At age 10, Jessica Kreitz first learned how to ride a unicycle her grandfather bought her at a flea market.
“I learned how to ride it in my yard hanging onto a fence,” said Kreitz, 22, who graduated Saturday, Dec. 16, from University of Wisconsin-Stout with a bachelor’s degree in industrial design. “Once you learn, it’s just like riding a two-wheel bike. You never forget.”
For her senior Industrial Design 6 class, Kreitz designed and built a rugged 24-inch-wheel unicycle with a disc brake, a suspension system and ergonomic handles on the seat. Kreitz showed her final product at the Senior Show Friday, Dec. 15, in the Applied Arts Building.
“It is specifically for mountain unicycling or trail riding,” Kreitz said.
Kreitz loves the challenge of riding a unicycle, noting she has read that one in 360 people ride unicycles regularly worldwide.
“It’s unique,” Kreitz said. “It’s more of a challenge than your average bike. With a bike you can rest. You are pedaling a unicycle constantly. You have to watch your every move. If you hit a bump you have to compensate. You’re constantly balancing.”
In her hometown of Breezy Point, Minn., Kreitz would be called upon to ride her unicycle in parades or at sporting events.
Kreitz had to draw the designs, create prototypes using parts from three other unicycles she had and come up with a final design. She then built the new unicycle, including 3D-printing the ergonomic handles for the seat. The handles help with getting on and off the unicycle, particularly important when trail riding, she noted.
“I have not seen a suspension like this on a unicycle before,” she said, noting the suspension is a more fractured design, which to her is more interesting than a traditional fork with a seat post design.
The blue unicycle is powder-coated and has Kreitz’s logo on it. The logo is of a bear riding a unicycle, which brings the element of being outdoors and adventure, Kreitz said.
Kreitz starts work full time in product design on Jan. 3 at Integrated Design Solutions in Chippewa Falls, a comprehensive product design and development company.
Her grandparents, Lloyd and Eva Kreitz, were artists and her father, Jeff Kreitz, is a welder who owns Creative Steel Works Inc., creating custom items such as fireplace doors.
“I got the creative abilities in the family,” Kreitz said. “I’ve always been drawn to creating things. I was interested in industrial design because I could design and build things, and I could turn it into a career. I wanted to train for a job and get placed in a job.”
Kreitz plans to keep her new unicycle for now. If a company is interested in her new design, Kreitz said that would be thrilling. “It’s pretty sweet,” she said of the unicycle.
Jennifer Astwood, an industrial design associate professor who taught Kreitz’s class, said Kreitz was the first student to take the senior project to the next level not only designing but engineering the unicycle.
“It is super impressive,” Astwood said. “This just shows the type of drive Jess has.
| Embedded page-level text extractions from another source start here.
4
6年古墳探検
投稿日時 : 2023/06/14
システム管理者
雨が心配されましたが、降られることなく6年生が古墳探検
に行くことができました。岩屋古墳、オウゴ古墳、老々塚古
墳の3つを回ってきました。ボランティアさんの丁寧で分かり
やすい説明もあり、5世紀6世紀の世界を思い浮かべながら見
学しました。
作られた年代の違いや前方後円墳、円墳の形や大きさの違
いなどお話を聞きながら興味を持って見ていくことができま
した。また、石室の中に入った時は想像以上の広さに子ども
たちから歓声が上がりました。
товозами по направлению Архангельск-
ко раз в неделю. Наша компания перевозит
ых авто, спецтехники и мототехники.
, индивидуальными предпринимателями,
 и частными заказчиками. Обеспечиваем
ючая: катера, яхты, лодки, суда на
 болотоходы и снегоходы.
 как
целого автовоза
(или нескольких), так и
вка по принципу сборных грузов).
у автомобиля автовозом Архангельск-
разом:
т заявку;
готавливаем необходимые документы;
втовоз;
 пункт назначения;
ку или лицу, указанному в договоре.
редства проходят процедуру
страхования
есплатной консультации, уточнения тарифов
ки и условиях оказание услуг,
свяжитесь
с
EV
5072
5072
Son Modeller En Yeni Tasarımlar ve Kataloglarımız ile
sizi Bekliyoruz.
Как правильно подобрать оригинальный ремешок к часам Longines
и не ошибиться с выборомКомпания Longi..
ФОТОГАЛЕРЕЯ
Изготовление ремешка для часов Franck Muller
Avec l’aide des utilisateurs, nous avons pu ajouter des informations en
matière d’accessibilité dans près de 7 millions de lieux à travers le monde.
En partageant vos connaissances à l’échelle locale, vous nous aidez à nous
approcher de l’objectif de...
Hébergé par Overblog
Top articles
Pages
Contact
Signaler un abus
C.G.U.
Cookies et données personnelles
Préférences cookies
She always goes above and beyond. She is such a good designer.”
Kreitz was one of about 100 students from UW-Stout’s School of Art and Design who presented their capstone projects Dec. 15 at the biannual Senior Show. Projects included in various design disciplines were on display such as graphic, game, interior, industrial and entertainment, along with studio art, such as sculpture, metals, painting and printmaking. A juried student art show was on display at Furlong Gallery along with design shows featuring lamps, furniture, canoe paddles and pop-up campers.